Sous Philippe le Hardi et Philippe le Bel, rien de remarquable pour le Berry, sauf la confiscation des propriétés nombreuses que les Templiers possédaient, et une violente persécution contre les Juifs. Philippe le Bel dépouillait tous ceux qui avaient quelque fortune, et cela, avec une cupidité sans vergogne. « C’est un despote égoïste, a dit de lui M. Guizot, qui règne pour lui seul et ne demande au pouvoir que l’accomplissement de sa volonté. » La remarquable étude de M. Ch.-V. Langlois sur le procès des Templiers, procès auquel prirent part plusieurs membres du clergé de Bourges, prouve surabondamment combien cet ordre, vivant ou mort, fut victime des préjugés et de la mauvaise foi de ses ennemis[1]. Dans la tour d’Issoudun furent emprisonnés des juifs qui refusèrent de rendre gorge quand on les engagea de le faire. Sur l’une des parois de la fenêtre du deuxième étage, au midi, on lit encore ces mots profondément gravés dans la pierre : Deux frères sont en prison, Isaac et Hayem. Puissent-ils vivre toujours ! Que Dieu leur soit en aide ! Qu’il les fasse sortir des ténèbres à la lumière et de la servitude à la liberté ! Amen ! amen ! selat ! Ils sont venus le troisième jour de la Parecha Vaëhi, l’an 64 du petit comput. Cette date correspond à l’hiver de l’année 1304.

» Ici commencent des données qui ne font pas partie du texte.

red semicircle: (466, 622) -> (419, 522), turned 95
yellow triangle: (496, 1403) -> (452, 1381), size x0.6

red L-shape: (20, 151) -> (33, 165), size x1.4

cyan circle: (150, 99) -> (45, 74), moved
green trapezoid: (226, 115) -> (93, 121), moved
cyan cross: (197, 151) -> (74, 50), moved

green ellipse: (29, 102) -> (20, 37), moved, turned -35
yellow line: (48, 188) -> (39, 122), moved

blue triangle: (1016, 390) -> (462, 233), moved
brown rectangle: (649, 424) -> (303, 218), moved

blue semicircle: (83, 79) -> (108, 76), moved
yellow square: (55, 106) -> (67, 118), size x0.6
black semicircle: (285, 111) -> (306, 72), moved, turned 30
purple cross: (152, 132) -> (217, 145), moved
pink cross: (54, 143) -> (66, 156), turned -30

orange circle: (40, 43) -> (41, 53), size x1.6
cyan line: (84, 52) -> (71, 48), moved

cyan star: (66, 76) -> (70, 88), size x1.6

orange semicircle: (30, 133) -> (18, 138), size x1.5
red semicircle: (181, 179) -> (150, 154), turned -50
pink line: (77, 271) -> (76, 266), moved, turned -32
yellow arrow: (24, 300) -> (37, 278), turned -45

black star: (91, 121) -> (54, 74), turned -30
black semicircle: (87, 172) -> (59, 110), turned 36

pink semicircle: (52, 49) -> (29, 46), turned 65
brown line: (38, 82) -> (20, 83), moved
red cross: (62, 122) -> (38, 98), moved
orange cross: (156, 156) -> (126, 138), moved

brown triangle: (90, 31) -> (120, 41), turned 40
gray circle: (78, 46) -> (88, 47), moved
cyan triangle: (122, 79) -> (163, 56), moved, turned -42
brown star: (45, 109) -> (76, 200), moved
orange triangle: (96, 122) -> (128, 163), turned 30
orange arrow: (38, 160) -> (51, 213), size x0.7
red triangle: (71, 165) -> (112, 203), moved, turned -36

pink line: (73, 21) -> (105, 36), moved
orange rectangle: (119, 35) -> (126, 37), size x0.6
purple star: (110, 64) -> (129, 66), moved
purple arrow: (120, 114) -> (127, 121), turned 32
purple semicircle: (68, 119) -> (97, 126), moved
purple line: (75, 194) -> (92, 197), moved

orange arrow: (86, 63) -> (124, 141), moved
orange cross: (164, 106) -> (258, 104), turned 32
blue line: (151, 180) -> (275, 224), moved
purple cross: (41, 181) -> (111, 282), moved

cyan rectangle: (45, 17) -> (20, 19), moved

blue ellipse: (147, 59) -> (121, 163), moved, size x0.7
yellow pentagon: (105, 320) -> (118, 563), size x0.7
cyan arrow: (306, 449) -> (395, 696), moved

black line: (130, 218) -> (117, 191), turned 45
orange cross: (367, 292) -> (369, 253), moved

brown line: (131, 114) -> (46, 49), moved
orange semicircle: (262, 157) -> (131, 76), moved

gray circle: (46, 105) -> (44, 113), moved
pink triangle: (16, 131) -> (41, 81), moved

Avec Louis X le Hutin, la féodalité berrichonne s’efforça de reconquérir son indépendance des premiers jours, et, en effet, elle parvint à rétablir le jugement de ses querelles par ses égaux, et la liberté de batailler tant que bon lui semblerait. Ce roi, pendant un règne des plus courts et des plus mal remplis, 1314-1316, — voulut défendre à ses barons de frapper monnaie, mais sans y réussir. Son père Philippe avait tellement altéré la sienne, que personne ne voulait de l’argent royal. Louis X finit par ordonner que, seuls, trente barons de son royaume auraient ce privilège. Voici les noms des seigneurs du Berry qui obtinrent cette haute faveur : le comte de Sancerre, le seigneur de Charenton, le vicomte de Brosse, les seigneurs d’Huriel, de Vierzon, de Châteauroux, de Château-Meillant et de Mehun. La ville d’Issoudun, qui, pendant très longtemps, avait fourni des pièces au type local et à l’effigie de Richard Cœur-de-Lion, ne fut plus autorisée à jouir de ce privilège. Si le Berry fut à ce point de vue des mieux partagés, c’est parce

  1. Voyez la Revue du 15 janvier 1891.